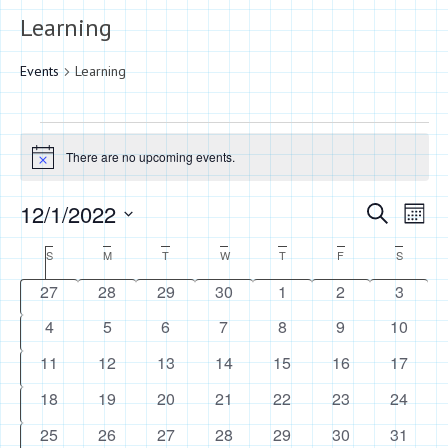
Learning
Events
Learning
Events
There are no upcoming events.
Notice
Events
Eve
12/1/2022
Search
Month
Vie
Search
Select
Calendar
S
Sunday
M
Monday
T
Tuesday
W
Wednesday
T
Thursday
F
Friday
S
Saturday
Nav
date.
and
of
0
0
0
0
0
0
0
27
28
29
30
1
2
3
Views
events
events
events
events
events
events
events
Events
0
0
0
0
0
0
0
4
5
6
7
8
9
10
Naviga
events
events
events
events
events
events
events
0
0
0
0
0
0
0
11
12
13
14
15
16
17
events
events
events
events
events
events
events
0
0
0
0
0
0
0
18
19
20
21
22
23
24
events
events
events
events
events
events
events
0
0
0
0
0
0
0
25
26
27
28
29
30
31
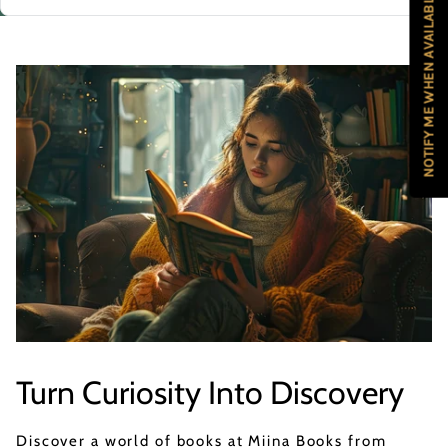
NOTIFY ME WHEN AVAILABLE
Turn Curiosity Into Discovery
Discover a world of books at Miina Books from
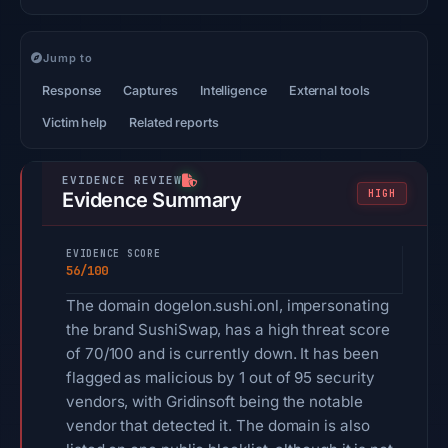
Jump to
Response
Captures
Intelligence
External tools
Victim help
Related reports
HIGH
Evidence Summary
EVIDENCE SCORE
56/100
The domain dogelon.sushi.onl, impersonating
the brand SushiSwap, has a high threat score
of 70/100 and is currently down. It has been
flagged as malicious by 1 out of 95 security
vendors, with Gridinsoft being the notable
vendor that detected it. The domain is also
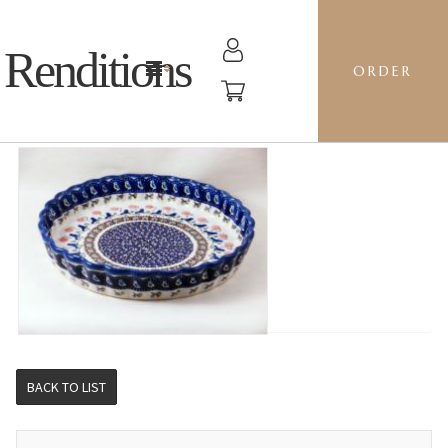
Renditions
ORDER
RIPPLED BAKER LG - BE BLUEBIRD
BACK TO LIST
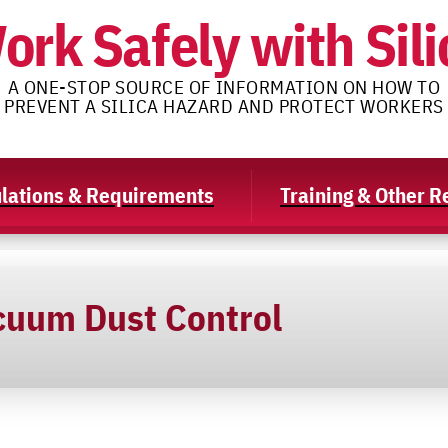
ork Safely with Sili
A ONE-STOP SOURCE OF INFORMATION ON HOW TO
PREVENT A SILICA HAZARD AND PROTECT WORKERS
lations & Requirements
Training & Other 
cuum Dust Control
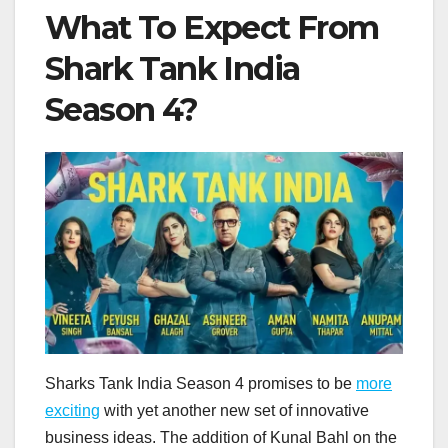
What To Expect From
Shark Tank India
Season 4?
Sharks Tank India Season 4 promises to be
more
exciting
with yet another new set of innovative
business ideas. The addition of Kunal Bahl on the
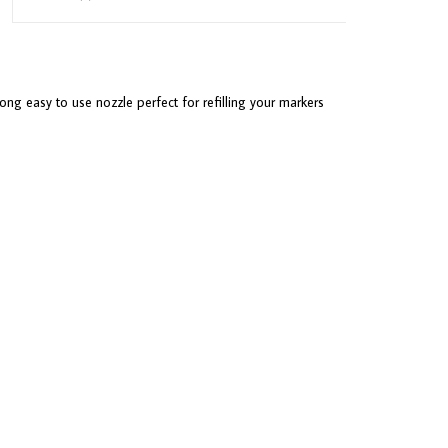
ong easy to use nozzle perfect for refilling your markers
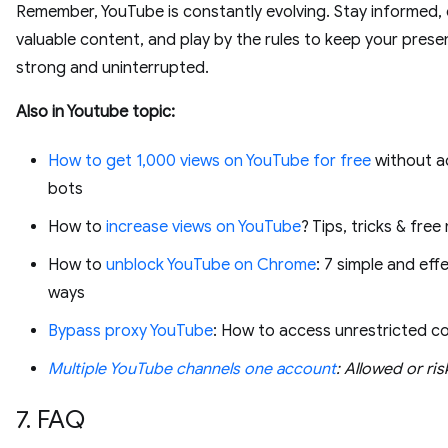
Remember, YouTube is constantly evolving. Stay informed,
valuable content, and play by the rules to keep your pres
strong and uninterrupted.
Also in Youtube topic:
How to get 1,000 views on YouTube for free
without a
bots
How to
increase views on YouTube
? Tips, tricks & fre
How to
unblock YouTube on Chrome
: 7 simple and eff
ways
Bypass proxy YouTube
: How to access unrestricted c
Multiple YouTube channels one account
: Allowed or ris
7. FAQ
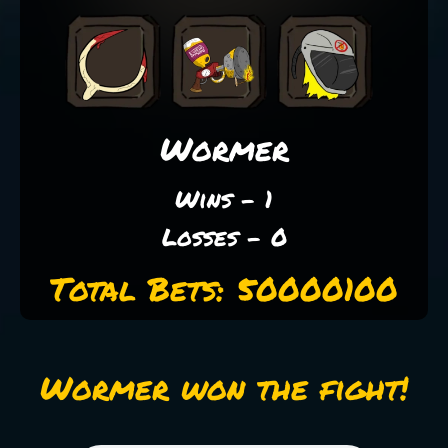
Wormer
Wins - 1
Losses - 0
Total Bets: 50000100
Wormer won the fight!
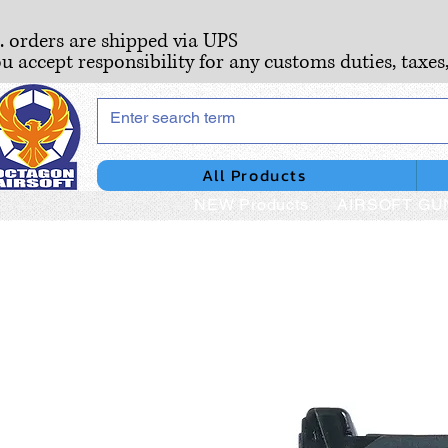
S. orders are shipped via UPS
ou accept responsibility for any customs duties, taxes
All Products
NEW Products
AIRSOFT GU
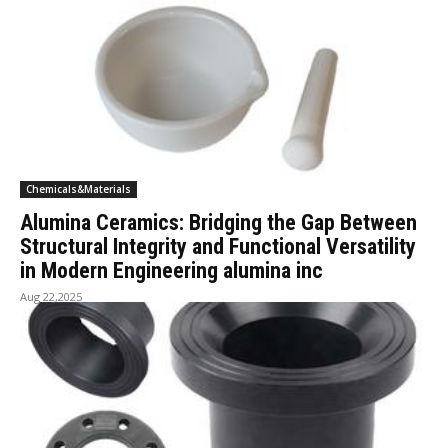
Chemicals&Materials
Alumina Ceramics: Bridging the Gap Between
Structural Integrity and Functional Versatility
in Modern Engineering alumina inc
Aug 22,2025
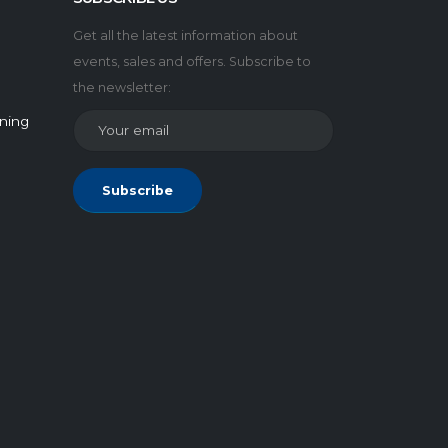
Get all the latest information about
events, sales and offers. Subscribe to
the newsletter:
rning
Subscribe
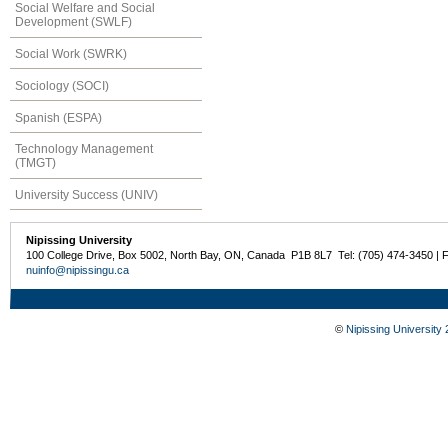
Social Welfare and Social
Development (SWLF)
Social Work (SWRK)
Sociology (SOCI)
Spanish (ESPA)
Technology Management
(TMGT)
University Success (UNIV)
Nipissing University
100 College Drive, Box 5002, North Bay, ON, Canada P1B 8L7 Tel: (705) 474-3450 | 
nuinfo@nipissingu.ca
©
Nipissing University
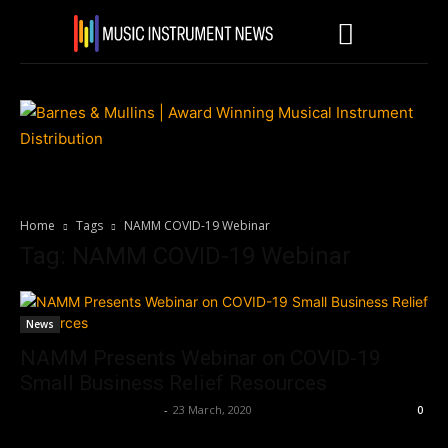
Home
Tags
NAMM COVID-19 Webinar
Tag: NAMM COVID-19 Webinar
News
NAMM Presents Webinar on COVID-19
Small Business Relief Resources
Music Instrument News
-
23 March, 2020
0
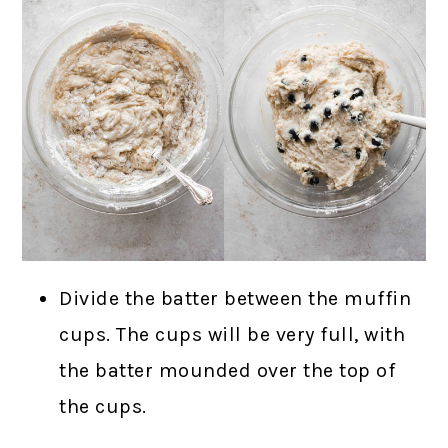
Divide the batter between the muffin
cups. The cups will be very full, with
the batter mounded over the top of
the cups.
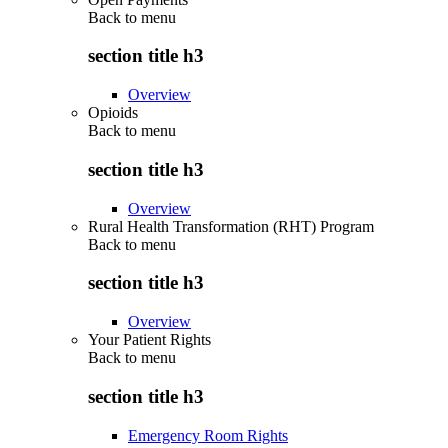
Back to
menu
section title h3
Overview
Opioids
Back to
menu
section title h3
Overview
Rural Health Transformation (RHT) Program
Back to
menu
section title h3
Overview
Your Patient Rights
Back to
menu
section title h3
Emergency Room Rights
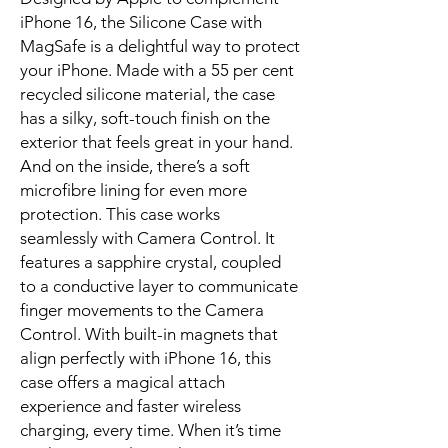
iPhone 16, the Silicone Case with 
MagSafe is a delightful way to protect 
your iPhone. Made with a 55 per cent 
recycled silicone material, the case 
has a silky, soft-touch finish on the 
exterior that feels great in your hand. 
And on the inside, there’s a soft 
microfibre lining for even more 
protection. This case works 
seamlessly with Camera Control. It 
features a sapphire crystal, coupled 
to a conductive layer to communicate 
finger movements to the Camera 
Control. With built-in magnets that 
align perfectly with iPhone 16, this 
case offers a magical attach 
experience and faster wireless 
charging, every time. When it’s time 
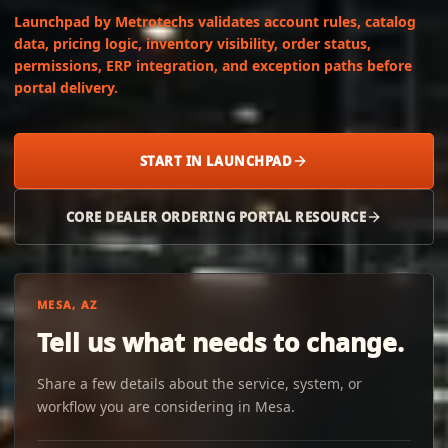
Launchpad by Metrotechs validates account rules, catalog
data, pricing logic, inventory visibility, order status,
permissions, ERP integration, and exception paths before
portal delivery.
START IN LAUNCHPAD
CORE DEALER ORDERING PORTAL RESOURCE
MESA, AZ
Tell us what needs to change.
Share a few details about the service, system, or
workflow you are considering in Mesa.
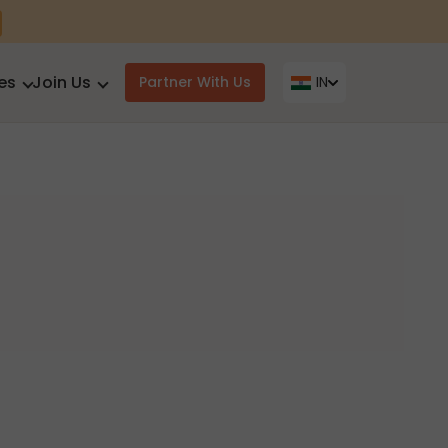
es
Join Us
Partner With Us
IN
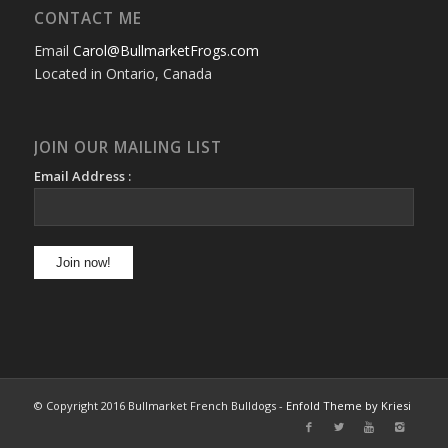
CONTACT ME
Email
Carol@BullmarketFrogs.com
Located in Ontario, Canada
JOIN OUR MAILING LIST
Email Address :
© Copyright 2016 Bullmarket French Bulldogs -
Enfold Theme by Kriesi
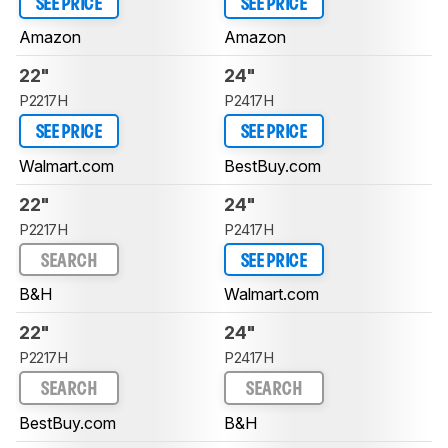
SEE PRICE
SEE PRICE
Amazon
Amazon
22"
24"
P2217H
P2417H
SEE PRICE
SEE PRICE
Walmart.com
BestBuy.com
22"
24"
P2217H
P2417H
SEARCH
SEE PRICE
B&H
Walmart.com
22"
24"
P2217H
P2417H
SEARCH
SEARCH
BestBuy.com
B&H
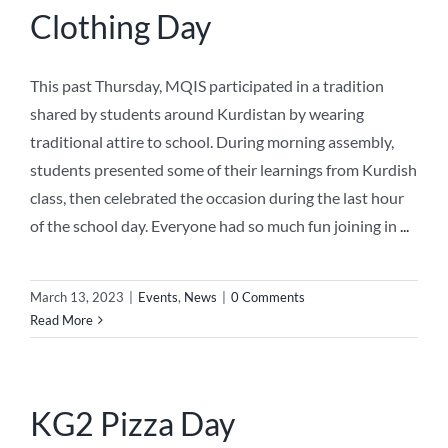
Clothing Day
This past Thursday, MQIS participated in a tradition
shared by students around Kurdistan by wearing
traditional attire to school. During morning assembly,
students presented some of their learnings from Kurdish
class, then celebrated the occasion during the last hour
of the school day. Everyone had so much fun joining in
...
March 13, 2023
|
Events
,
News
|
0 Comments
Read More
KG2 Pizza Day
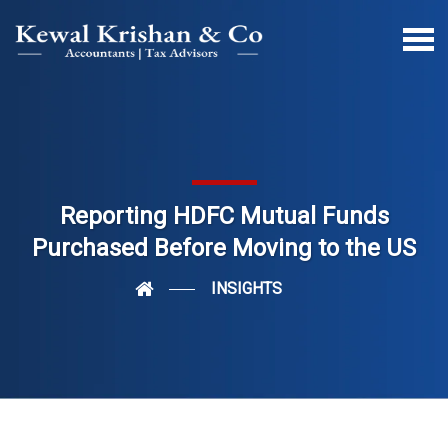
Reporting HDFC Mutual Funds
Purchased Before Moving to the US
INSIGHTS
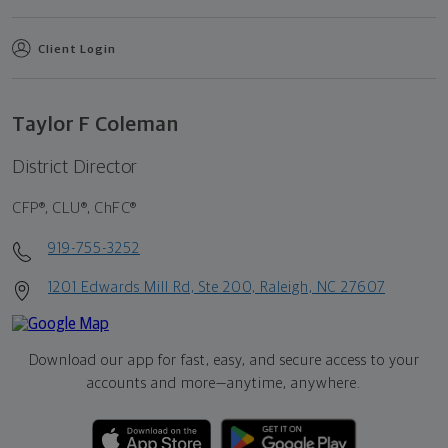
Client Login
Taylor F Coleman
District Director
CFP®, CLU®, ChFC®
919-755-3252
1201 Edwards Mill Rd, Ste 200, Raleigh, NC 27607
Download our app for fast, easy, and secure access to your
accounts and more—
anytime, anywhere.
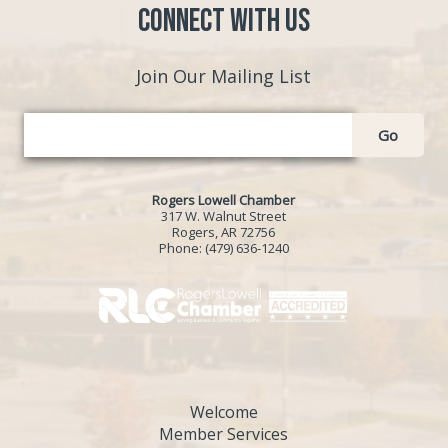
Connect with Us
Join Our Mailing List
Go
Rogers Lowell Chamber
317 W. Walnut Street
Rogers, AR 72756
Phone:
(479) 636-1240
Welcome
Member Services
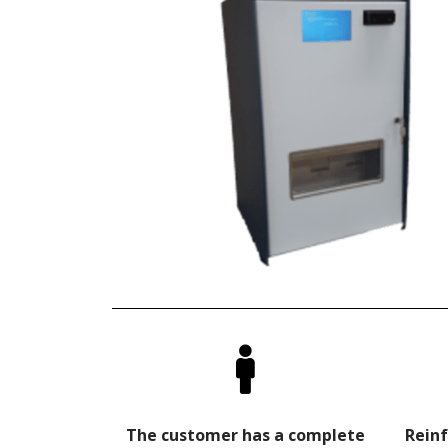
The customer has a complete
Reinf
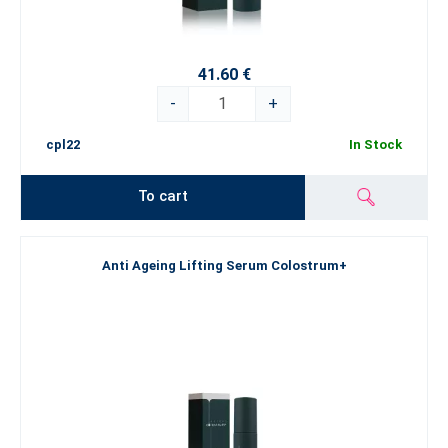
41.60 €
-
+
cpl22
In Stock
To cart
Anti Ageing Lifting Serum Colostrum+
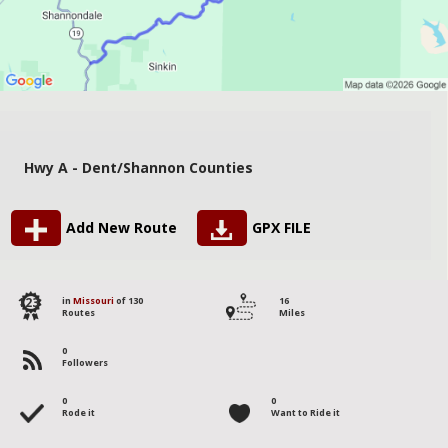
Hwy A - Dent/Shannon Counties
Add New Route
GPX FILE
123
in
Missouri
of 130
16
Routes
Miles
0
Followers
0
0
Rode it
Want to Ride it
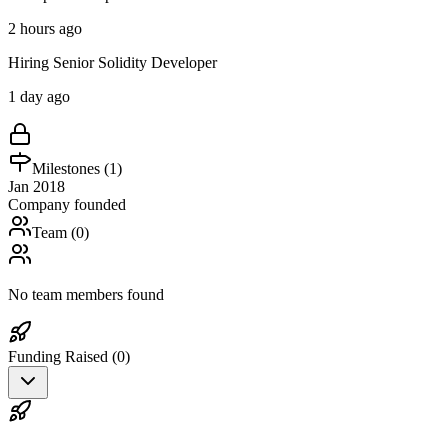
2 hours ago
Hiring Senior Solidity Developer
1 day ago
Milestones (
1
)
Jan 2018
Company founded
Team (
0
)
No team members found
Funding Raised (
0
)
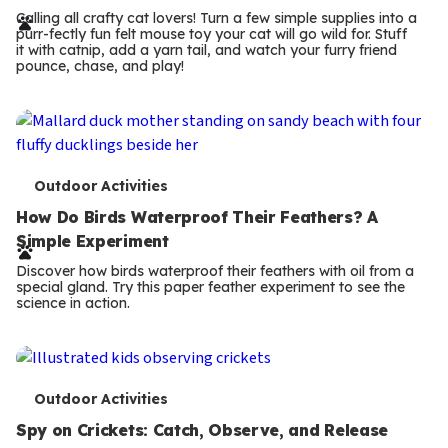
r
Calling all crafty cat lovers! Turn a few simple supplies into a
purr-fectly fun felt mouse toy your cat will go wild for. Stuff
m
it with catnip, add a yarn tail, and watch your furry friend
pounce, chase, and play!
s
T
Outdoor Activities
e
How Do Birds Waterproof Their Feathers? A
Simple Experiment
r
Discover how birds waterproof their feathers with oil from a
m
special gland. Try this paper feather experiment to see the
science in action.
s
T
Outdoor Activities
e
Spy on Crickets: Catch, Observe, and Release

* * * *

## Exercise goal
Report each line of the material in which the string "school" occurs.

## Task output
traditional attire to school. During morning assembly,
of the school day. Everyone had so much fun joining in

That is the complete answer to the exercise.